── Extracted information ──

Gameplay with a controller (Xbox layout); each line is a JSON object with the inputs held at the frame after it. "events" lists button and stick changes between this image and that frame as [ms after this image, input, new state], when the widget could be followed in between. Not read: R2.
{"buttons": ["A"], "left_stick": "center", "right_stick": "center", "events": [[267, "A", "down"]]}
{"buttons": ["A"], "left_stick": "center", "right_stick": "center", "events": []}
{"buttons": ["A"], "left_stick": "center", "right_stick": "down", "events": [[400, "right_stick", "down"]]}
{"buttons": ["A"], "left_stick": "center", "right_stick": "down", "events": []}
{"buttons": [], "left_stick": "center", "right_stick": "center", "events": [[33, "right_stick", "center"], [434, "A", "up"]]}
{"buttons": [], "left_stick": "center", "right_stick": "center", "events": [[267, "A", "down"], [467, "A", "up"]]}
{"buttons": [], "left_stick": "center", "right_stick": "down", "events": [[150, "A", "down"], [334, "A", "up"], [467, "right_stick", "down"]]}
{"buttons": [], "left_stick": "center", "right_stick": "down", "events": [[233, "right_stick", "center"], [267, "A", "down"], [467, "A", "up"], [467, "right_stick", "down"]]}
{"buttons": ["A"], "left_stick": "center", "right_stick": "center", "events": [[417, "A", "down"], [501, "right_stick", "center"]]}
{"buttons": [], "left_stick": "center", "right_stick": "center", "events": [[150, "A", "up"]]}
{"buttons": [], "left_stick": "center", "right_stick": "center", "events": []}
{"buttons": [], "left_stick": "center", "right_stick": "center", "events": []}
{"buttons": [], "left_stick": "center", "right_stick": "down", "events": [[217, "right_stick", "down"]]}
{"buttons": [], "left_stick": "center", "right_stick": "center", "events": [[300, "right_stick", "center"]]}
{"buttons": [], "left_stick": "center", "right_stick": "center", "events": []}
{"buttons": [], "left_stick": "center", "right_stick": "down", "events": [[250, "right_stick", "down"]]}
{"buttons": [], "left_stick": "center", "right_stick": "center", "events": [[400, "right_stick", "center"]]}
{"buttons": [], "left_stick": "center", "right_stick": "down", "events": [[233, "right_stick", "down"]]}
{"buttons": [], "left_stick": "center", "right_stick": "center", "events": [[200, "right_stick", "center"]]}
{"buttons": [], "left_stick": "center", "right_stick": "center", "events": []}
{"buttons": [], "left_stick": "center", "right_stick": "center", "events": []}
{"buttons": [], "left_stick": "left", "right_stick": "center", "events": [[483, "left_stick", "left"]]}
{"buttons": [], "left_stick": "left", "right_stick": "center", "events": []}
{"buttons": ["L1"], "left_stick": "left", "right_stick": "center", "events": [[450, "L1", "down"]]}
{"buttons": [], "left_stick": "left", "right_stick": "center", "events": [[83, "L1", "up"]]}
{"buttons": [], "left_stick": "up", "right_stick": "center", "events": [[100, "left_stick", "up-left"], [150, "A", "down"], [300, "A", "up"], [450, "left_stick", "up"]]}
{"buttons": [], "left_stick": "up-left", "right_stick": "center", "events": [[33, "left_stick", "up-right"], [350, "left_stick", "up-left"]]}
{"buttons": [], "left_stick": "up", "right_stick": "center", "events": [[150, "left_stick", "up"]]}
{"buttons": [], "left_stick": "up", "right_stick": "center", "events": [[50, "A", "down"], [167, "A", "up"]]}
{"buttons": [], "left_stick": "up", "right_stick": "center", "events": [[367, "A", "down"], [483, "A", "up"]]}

───

◆ Assignment
Go through the material and set every line down again exactly.

◆ Answer to this task
Gameplay with a controller (Xbox layout); each line is a JSON object with the inputs held at the frame after it. "events" lists button and stick changes between this image and that frame as [ms after this image, input, new state], when the widget could be followed in between. Not read: R2.
{"buttons": ["A"], "left_stick": "center", "right_stick": "center", "events": [[267, "A", "down"]]}
{"buttons": ["A"], "left_stick": "center", "right_stick": "center", "events": []}
{"buttons": ["A"], "left_stick": "center", "right_stick": "down", "events": [[400, "right_stick", "down"]]}
{"buttons": ["A"], "left_stick": "center", "right_stick": "down", "events": []}
{"buttons": [], "left_stick": "center", "right_stick": "center", "events": [[33, "right_stick", "center"], [434, "A", "up"]]}
{"buttons": [], "left_stick": "center", "right_stick": "center", "events": [[267, "A", "down"], [467, "A", "up"]]}
{"buttons": [], "left_stick": "center", "right_stick": "down", "events": [[150, "A", "down"], [334, "A", "up"], [467, "right_stick", "down"]]}
{"buttons": [], "left_stick": "center", "right_stick": "down", "events": [[233, "right_stick", "center"], [267, "A", "down"], [467, "A", "up"], [467, "right_stick", "down"]]}
{"buttons": ["A"], "left_stick": "center", "right_stick": "center", "events": [[417, "A", "down"], [501, "right_stick", "center"]]}
{"buttons": [], "left_stick": "center", "right_stick": "center", "events": [[150, "A", "up"]]}
{"buttons": [], "left_stick": "center", "right_stick": "center", "events": []}
{"buttons": [], "left_stick": "center", "right_stick": "center", "events": []}
{"buttons": [], "left_stick": "center", "right_stick": "down", "events": [[217, "right_stick", "down"]]}
{"buttons": [], "left_stick": "center", "right_stick": "center", "events": [[300, "right_stick", "center"]]}
{"buttons": [], "left_stick": "center", "right_stick": "center", "events": []}
{"buttons": [], "left_stick": "center", "right_stick": "down", "events": [[250, "right_stick", "down"]]}
{"buttons": [], "left_stick": "center", "right_stick": "center", "events": [[400, "right_stick", "center"]]}
{"buttons": [], "left_stick": "center", "right_stick": "down", "events": [[233, "right_stick", "down"]]}
{"buttons": [], "left_stick": "center", "right_stick": "center", "events": [[200, "right_stick", "center"]]}
{"buttons": [], "left_stick": "center", "right_stick": "center", "events": []}
{"buttons": [], "left_stick": "center", "right_stick": "center", "events": []}
{"buttons": [], "left_stick": "left", "right_stick": "center", "events": [[483, "left_stick", "left"]]}
{"buttons": [], "left_stick": "left", "right_stick": "center", "events": []}
{"buttons": ["L1"], "left_stick": "left", "right_stick": "center", "events": [[450, "L1", "down"]]}
{"buttons": [], "left_stick": "left", "right_stick": "center", "events": [[83, "L1", "up"]]}
{"buttons": [], "left_stick": "up", "right_stick": "center", "events": [[100, "left_stick", "up-left"], [150, "A", "down"], [300, "A", "up"], [450, "left_stick", "up"]]}
{"buttons": [], "left_stick": "up-left", "right_stick": "center", "events": [[33, "left_stick", "up-right"], [350, "left_stick", "up-left"]]}
{"buttons": [], "left_stick": "up", "right_stick": "center", "events": [[150, "left_stick", "up"]]}
{"buttons": [], "left_stick": "up", "right_stick": "center", "events": [[50, "A", "down"], [167, "A", "up"]]}
{"buttons": [], "left_stick": "up", "right_stick": "center", "events": [[367, "A", "down"], [483, "A", "up"]]}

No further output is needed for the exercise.